DOCUMENT PASSAGE Block Start

[FFmpeg-devel] [RFC] 5 year plan & Inovation

Paul B Mahol onemda at gmail.com
Sun May 5 12:18:30 EEST 2024


On Sun, May 5, 2024 at 10:14 AM Rémi Denis-Courmont <remi at remlab.net> wrote:

> Le lauantaina 4. toukokuuta 2024, 23.35.34 EEST Michael Niedermayer a
> écrit :
> > now compare to the linux kernel
> > It uses mailing lists
>
> Sorry but that is at best misleading, and at worse, plain wrong.
>
> The top-level work flow for the Linux kernel is neither mailing list, nor
> web
> forge, but CLI pull/merge. The mailing list is used to discuss and to
> notify
> pending merge requests.
>
> As far as I know, some subgroups still use mailing list for actual patch
> submission and review, and some subgroups have already switched to web
> forges.
> And there are people complaining about the difficulty and exclusivity of
> the
> mailing list-based flow.
>
> > linux is not affraid to innovate to abadon tradition where new things
> > need to be tried.
>
> Well, yes, and accordingly some of the Linux maintainers have switched to
> web
> forges, AFAIU.
>
> > linux is strong as ever
>
> This is hardly a point of comparison. Linux gets support from hardware
> design
> and vending companies as well as from large users. Linux is pretty much an
> exception more than a rule in the overall OSS ecosystem.
>
> If you want to compare FFmpeg, take a low-level middleware project of
> similar
> age and size. For instance, QEMU switched to Gitlab.com a few years ago.
>
> > If you want to be like linux you need to be like linux.
>
> FFmpeg cannot and never will be like Linux. This is a silly argument.
> Nobody
> suggested moving FFmpeg to a tiered merge flow like what Linus Torvalds
> uses.
> The scale and scope of Linux is just so much larger.

DOCUMENT PASSAGE Block End
MATERIAL SHOWN Block Start

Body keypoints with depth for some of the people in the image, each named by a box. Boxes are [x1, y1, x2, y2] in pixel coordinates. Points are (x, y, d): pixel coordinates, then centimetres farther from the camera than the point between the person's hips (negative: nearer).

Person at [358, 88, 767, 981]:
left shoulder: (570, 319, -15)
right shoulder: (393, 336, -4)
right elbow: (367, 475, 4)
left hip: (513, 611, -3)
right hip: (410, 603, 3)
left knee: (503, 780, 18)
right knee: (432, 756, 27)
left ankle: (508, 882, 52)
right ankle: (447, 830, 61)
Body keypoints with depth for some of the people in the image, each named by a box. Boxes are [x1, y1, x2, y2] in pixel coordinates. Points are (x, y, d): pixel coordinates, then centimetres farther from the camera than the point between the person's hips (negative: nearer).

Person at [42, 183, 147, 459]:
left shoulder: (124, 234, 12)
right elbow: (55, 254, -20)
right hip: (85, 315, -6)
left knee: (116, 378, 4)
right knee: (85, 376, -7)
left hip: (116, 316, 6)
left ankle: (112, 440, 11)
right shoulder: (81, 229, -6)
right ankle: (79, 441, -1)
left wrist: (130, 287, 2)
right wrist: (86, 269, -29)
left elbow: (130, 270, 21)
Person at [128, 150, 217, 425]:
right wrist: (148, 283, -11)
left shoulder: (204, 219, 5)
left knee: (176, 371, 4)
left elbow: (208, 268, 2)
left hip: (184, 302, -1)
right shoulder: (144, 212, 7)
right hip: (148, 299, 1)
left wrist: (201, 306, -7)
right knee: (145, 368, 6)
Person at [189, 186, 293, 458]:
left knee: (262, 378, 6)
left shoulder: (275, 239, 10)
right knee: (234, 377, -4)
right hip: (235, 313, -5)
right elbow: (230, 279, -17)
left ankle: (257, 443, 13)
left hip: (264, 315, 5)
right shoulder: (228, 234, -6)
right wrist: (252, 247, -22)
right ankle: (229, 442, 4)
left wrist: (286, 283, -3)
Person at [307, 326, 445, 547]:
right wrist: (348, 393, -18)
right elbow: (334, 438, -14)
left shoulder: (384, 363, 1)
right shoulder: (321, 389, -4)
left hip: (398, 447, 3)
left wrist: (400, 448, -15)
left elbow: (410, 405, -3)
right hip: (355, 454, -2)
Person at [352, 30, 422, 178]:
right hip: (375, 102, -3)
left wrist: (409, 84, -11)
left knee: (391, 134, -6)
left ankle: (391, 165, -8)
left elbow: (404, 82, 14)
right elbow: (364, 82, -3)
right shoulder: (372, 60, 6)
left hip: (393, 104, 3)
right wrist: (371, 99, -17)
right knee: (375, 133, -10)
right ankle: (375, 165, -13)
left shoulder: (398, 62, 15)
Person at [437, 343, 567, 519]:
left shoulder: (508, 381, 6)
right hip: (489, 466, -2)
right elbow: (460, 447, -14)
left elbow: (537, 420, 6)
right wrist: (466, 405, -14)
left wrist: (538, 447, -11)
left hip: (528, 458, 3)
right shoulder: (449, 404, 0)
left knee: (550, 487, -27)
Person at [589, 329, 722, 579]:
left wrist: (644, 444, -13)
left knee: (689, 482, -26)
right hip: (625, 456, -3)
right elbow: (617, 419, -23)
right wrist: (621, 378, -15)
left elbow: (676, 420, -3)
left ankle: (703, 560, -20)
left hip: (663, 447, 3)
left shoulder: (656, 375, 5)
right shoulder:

MATERIAL SHOWN Block End

AIM OF THE TASK: Reproduce the mailing list message about FFmpeg and the Linux kernel verbatim, in full.

EXPECTED OUTPUT:
[FFmpeg-devel] [RFC] 5 year plan & Inovation

Paul B Mahol onemda at gmail.com
Sun May 5 12:18:30 EEST 2024


On Sun, May 5, 2024 at 10:14 AM Rémi Denis-Courmont <remi at remlab.net> wrote:

> Le lauantaina 4. toukokuuta 2024, 23.35.34 EEST Michael Niedermayer a
> écrit :
> > now compare to the linux kernel
> > It uses mailing lists
>
> Sorry but that is at best misleading, and at worse, plain wrong.
>
> The top-level work flow for the Linux kernel is neither mailing list, nor
> web
> forge, but CLI pull/merge. The mailing list is used to discuss and to
> notify
> pending merge requests.
>
> As far as I know, some subgroups still use mailing list for actual patch
> submission and review, and some subgroups have already switched to web
> forges.
> And there are people complaining about the difficulty and exclusivity of
> the
> mailing list-based flow.
>
> > linux is not affraid to innovate to abadon tradition where new things
> > need to be tried.
>
> Well, yes, and accordingly some of the Linux maintainers have switched to
> web
> forges, AFAIU.
>
> > linux is strong as ever
>
> This is hardly a point of comparison. Linux gets support from hardware
> design
> and vending companies as well as from large users. Linux is pretty much an
> exception more than a rule in the overall OSS ecosystem.
>
> If you want to compare FFmpeg, take a low-level middleware project of
> similar
> age and size. For instance, QEMU switched to Gitlab.com a few years ago.
>
> > If you want to be like linux you need to be like linux.
>
> FFmpeg cannot and never will be like Linux. This is a silly argument.
> Nobody
> suggested moving FFmpeg to a tiered merge flow like what Linus Torvalds
> uses.
> The scale and scope of Linux is just so much larger.